(Multi-frame object listings)
____

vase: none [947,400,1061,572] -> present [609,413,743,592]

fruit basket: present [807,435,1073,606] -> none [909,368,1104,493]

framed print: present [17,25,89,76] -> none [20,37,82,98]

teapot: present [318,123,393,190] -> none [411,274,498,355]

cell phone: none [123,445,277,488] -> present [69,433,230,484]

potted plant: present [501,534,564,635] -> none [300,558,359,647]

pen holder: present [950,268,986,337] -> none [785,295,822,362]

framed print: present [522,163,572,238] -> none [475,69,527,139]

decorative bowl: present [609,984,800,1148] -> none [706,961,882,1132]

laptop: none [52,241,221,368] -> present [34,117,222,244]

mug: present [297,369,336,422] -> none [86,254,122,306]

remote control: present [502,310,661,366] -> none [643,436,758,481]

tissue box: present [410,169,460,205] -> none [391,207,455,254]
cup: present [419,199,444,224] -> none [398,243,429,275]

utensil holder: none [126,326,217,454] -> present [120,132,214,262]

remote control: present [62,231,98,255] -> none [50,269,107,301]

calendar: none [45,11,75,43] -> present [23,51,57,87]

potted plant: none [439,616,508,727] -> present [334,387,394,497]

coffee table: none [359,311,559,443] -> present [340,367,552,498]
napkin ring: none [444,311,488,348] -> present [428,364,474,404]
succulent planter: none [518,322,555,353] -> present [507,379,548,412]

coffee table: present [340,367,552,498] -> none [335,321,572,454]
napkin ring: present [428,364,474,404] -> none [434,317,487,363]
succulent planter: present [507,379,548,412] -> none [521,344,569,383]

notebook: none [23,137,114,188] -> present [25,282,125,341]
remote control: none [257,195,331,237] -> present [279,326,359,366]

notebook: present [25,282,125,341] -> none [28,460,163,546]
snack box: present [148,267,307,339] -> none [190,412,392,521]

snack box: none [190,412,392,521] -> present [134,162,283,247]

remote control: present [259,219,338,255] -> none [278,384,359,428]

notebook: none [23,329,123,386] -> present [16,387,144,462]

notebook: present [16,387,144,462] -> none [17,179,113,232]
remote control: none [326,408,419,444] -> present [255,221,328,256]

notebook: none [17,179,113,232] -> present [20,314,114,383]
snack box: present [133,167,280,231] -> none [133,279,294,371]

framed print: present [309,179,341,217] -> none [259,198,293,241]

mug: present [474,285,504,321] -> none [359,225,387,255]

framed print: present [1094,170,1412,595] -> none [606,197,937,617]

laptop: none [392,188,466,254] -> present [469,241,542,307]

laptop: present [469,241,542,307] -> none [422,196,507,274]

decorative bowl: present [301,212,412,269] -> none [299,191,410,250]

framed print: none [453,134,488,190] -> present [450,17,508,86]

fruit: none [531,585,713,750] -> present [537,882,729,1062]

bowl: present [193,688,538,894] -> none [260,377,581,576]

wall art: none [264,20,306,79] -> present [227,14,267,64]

____

Exercise details. The answer should consist only of the lines from the one containing "fruit: none [531,585,713,750]" through the last line of the data, given again exactly.

Answer space.
fruit: none [531,585,713,750] -> present [537,882,729,1062]

bowl: present [193,688,538,894] -> none [260,377,581,576]

wall art: none [264,20,306,79] -> present [227,14,267,64]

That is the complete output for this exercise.